SAN ANTONIO (Feb. 10, 2010) When we put an idea on the back burner, it goes into a processing area of the brain called the default-mode network. This network enables us to hold the low-priority idea in abeyance until a time when we aren't busy with something else.
"The default-mode network appears to be the brain's back burner for social decision making," said Peter T. Fox, M.D., director of the Research Imaging Institute at The University of Texas Health Science Center at San Antonio. "Usually these back-burner ideas relate to interpersonal interactions and decisions that can't readily be quantified and shouldn't be rushed."
Dr. Fox likened this to putting a computer batch job into background processing to wait until the system is less busy.
Role of genetics
A recently released study from the Research Imaging Institute, the Southwest Foundation for Biomedical Research and other institutions offers evidence that genetics plays a role in this back-burner setup, which has been shown to be abnormal in a variety of psychiatric disorders.
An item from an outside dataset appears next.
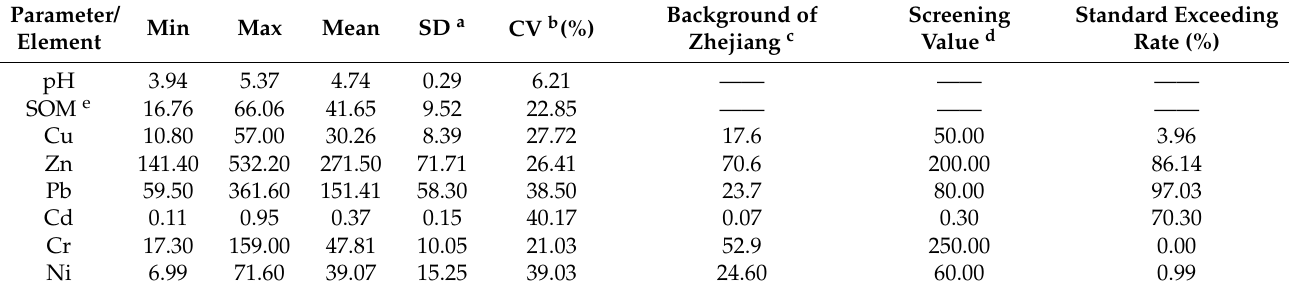
Table 1. Descriptive statistical analysis of soil heavy metals and soil properties (mg · kg − 1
The work was described in the Jan. 18-22 online edition of Proceedings of the National Academy of Sciences (PNAS).
The default-mode network is one of several neural networks that operate whether the mind is at rest or is occupied doing a task. A separate PNAS paper, published in 2009 by Dr. Fox and the same collaborators, presented a strong case that all human behaviors may be properly viewed as cooperative interactions among these networks, Dr. Fox said.
The newer research estimated the importance of genetic effects on the default-mode network by creating maps of eight anatomically distinct regions within the network. These maps were obtained by functional magnetic resonance imaging (fMRI) studies in 333 individuals from 29 randomly selected, extended-family pedigrees.